Some observers have however said the figures are questionable as a significant number of citizens have of recent lost their jobs especially in the mining industry. Close to 4000 from BCL and around 2000 people at Tati Copper Nickel mine lost their jobs of late. In 2008 during the world economic meltdown the unemployment rate also hit a record high of 26.2%. At the official release of the figures recently, Statistician General Anna Majelantle said that a total of 1.2 million people aged 18 years and above which comprises of an estimated 838,000 were economically active while the remaining 147,101 of those are unemployed.

Official data also indicates that the unemployment rate for the youth, aged between 15 and 35 years, is estimated at 25.2%. The majority of the unemployed population was highest for persons with Junior Certificate (JC), at 39.4%, followed by those with Senior Secondary School and Primary education at 22.8% and 14.8% respectively. The unemployed with university or college education were estimated at 11.4%. It is understood that university graduates want to enter the job market while they have no practical experience.  

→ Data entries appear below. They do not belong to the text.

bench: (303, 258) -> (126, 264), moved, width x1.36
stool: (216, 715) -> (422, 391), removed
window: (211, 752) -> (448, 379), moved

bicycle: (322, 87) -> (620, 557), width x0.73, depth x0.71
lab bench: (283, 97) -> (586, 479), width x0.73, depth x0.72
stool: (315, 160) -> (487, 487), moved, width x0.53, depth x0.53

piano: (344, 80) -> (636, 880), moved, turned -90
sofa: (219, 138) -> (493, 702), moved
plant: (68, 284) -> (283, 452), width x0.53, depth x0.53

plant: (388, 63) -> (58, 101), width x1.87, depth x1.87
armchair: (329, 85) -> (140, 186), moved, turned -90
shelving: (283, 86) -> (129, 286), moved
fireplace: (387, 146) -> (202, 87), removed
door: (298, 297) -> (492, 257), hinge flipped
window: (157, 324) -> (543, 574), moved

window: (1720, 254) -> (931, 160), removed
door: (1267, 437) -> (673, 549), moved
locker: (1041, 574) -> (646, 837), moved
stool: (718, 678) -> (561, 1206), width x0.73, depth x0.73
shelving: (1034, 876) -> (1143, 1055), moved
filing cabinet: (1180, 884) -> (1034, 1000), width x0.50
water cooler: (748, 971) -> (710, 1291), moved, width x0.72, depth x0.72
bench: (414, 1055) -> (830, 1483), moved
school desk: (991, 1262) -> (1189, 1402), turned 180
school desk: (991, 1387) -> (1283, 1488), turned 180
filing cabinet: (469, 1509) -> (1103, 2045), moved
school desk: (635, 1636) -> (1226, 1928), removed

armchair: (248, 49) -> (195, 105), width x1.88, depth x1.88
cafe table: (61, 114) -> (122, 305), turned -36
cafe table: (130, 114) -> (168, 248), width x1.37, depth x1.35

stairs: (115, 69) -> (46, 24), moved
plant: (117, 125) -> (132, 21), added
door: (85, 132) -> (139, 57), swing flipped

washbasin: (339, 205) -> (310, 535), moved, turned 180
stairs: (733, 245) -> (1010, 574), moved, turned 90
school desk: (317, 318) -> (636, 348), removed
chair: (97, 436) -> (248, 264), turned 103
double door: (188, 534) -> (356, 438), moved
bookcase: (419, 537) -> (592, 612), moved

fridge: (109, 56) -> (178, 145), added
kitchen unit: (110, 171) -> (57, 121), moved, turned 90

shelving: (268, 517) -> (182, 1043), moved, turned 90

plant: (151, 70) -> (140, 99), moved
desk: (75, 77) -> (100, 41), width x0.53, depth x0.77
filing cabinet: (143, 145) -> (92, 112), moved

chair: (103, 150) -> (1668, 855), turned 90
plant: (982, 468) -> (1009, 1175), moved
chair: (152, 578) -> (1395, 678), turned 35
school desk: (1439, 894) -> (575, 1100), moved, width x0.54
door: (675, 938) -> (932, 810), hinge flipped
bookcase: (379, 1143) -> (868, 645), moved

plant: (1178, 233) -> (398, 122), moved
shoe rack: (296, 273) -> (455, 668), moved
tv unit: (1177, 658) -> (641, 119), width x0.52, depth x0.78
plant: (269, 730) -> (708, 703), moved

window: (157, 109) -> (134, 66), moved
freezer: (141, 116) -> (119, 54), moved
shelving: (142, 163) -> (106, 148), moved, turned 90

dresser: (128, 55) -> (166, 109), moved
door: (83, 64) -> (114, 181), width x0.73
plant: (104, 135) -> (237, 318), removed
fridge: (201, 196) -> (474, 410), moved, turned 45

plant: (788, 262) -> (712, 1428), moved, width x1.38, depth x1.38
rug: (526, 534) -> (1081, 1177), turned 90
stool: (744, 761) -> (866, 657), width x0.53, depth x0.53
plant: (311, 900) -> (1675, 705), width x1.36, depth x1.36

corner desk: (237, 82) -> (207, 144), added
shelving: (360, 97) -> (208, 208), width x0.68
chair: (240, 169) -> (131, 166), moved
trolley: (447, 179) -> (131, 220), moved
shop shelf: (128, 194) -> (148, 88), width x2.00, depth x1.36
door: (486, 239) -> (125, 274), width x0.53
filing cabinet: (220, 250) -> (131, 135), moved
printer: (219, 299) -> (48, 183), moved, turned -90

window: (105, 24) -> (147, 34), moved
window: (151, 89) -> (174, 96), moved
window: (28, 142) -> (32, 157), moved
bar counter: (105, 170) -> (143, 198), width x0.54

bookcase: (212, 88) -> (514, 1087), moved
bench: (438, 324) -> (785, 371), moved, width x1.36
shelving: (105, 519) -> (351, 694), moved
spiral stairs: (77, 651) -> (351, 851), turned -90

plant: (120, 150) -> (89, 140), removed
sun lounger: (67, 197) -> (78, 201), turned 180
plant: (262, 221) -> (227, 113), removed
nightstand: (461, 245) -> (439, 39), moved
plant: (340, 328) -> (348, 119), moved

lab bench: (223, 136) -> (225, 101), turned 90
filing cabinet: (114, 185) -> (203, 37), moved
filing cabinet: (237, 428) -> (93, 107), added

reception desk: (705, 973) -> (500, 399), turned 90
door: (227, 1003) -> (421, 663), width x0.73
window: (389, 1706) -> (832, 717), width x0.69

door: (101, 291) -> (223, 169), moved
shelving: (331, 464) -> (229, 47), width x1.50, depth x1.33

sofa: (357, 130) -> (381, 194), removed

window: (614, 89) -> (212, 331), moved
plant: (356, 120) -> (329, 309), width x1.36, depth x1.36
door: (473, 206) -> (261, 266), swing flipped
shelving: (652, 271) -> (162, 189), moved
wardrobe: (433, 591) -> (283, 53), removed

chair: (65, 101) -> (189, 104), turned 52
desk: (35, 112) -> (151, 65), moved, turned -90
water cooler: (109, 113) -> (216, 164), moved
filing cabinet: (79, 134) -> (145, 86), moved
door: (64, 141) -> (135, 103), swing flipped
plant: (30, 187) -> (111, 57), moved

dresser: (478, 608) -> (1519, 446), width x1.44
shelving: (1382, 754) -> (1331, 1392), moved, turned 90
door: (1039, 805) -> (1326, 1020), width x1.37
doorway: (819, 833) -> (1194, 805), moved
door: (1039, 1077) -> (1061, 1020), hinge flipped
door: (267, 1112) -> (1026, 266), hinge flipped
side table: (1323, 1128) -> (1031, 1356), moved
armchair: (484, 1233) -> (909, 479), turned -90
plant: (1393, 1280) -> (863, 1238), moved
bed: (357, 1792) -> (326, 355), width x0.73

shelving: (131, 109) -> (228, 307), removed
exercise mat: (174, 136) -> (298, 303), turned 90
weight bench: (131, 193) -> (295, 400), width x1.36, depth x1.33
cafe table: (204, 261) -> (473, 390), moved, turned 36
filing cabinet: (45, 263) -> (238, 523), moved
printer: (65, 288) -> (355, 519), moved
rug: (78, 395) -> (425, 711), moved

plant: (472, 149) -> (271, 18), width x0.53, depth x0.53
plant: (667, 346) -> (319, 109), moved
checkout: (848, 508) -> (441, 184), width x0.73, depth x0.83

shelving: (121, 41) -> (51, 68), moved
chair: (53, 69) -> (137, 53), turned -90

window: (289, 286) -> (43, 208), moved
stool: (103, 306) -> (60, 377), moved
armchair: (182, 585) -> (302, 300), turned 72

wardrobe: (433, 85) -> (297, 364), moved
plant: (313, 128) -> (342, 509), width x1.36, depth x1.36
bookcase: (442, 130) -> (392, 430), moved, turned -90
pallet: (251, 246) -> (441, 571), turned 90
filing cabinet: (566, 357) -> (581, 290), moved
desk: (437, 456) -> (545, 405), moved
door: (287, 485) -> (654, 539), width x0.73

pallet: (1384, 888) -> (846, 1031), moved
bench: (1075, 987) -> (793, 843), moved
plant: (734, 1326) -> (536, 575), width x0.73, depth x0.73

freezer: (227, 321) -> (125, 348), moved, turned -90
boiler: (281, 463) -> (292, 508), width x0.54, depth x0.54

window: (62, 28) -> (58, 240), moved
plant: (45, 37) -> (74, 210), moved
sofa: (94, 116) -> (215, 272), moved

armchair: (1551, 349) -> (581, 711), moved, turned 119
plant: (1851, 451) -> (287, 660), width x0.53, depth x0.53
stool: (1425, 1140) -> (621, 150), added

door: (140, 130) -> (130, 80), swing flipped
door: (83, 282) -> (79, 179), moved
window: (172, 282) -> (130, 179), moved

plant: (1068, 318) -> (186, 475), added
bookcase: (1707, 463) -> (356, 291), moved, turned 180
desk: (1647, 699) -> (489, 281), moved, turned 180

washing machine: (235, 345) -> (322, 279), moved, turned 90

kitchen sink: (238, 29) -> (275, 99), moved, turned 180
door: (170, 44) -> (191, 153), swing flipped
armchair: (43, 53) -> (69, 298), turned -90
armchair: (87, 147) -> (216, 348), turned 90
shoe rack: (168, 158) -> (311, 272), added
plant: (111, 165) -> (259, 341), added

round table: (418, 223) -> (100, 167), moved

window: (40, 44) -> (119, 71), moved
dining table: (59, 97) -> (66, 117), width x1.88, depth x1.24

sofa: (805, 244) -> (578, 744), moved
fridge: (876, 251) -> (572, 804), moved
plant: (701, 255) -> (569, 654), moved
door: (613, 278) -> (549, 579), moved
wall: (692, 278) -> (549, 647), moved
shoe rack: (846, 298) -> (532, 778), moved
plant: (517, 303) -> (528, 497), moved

She further said learners do internships that are not relevant to their area of speciality. She also said the government internship cannot accommodate all the learners. A great contributing factor to the unemployment figures according to the HRDC official is the mismatch of skills.  “There is a skills mismatch; the internship duration is also limited for learning purposes and experience (skills and competency acquisition); failure of institutions to adjust to latest technology; lack of soft skills (presentation during interviews); lack of adequate career guidance and that; programs and training are more theory oriented or inadequate practical skills.”

Meanwhile the University of Botswana Dean of Faculty of Health Sciences, Professor Yohana Mashalla who also attended the event, conceded that as UB they are not fully aligned for the market as they would want to be. “We also create a pool of graduates with a mindset that the only employer is government. But we need to change their mindset. They also need the private sector. We should create graduates who are employable at all areas. There is also need for self employment,” he pointed out.

Meanwhile the International Monetary Fund (IMF) has previously pointed out that the lack of skills in the labour force and skill mismatches have been the most serious challenge, compounded by an overly restrictive policy on permits for foreign workers and high wages in the public sector in Botswana. The country is also still heavily dependent on diamonds as the driver of the economy although the diamond industry is not a great employment creator.

Dr. Matshediso however cautioned that Botswana is undergoing a paradigm shift, in which she is moving from a ‘natural resources based economy to skills or knowledge based economy’ where the skills will become a commodity and take centre stage. Skills, she added should take the lead in employment.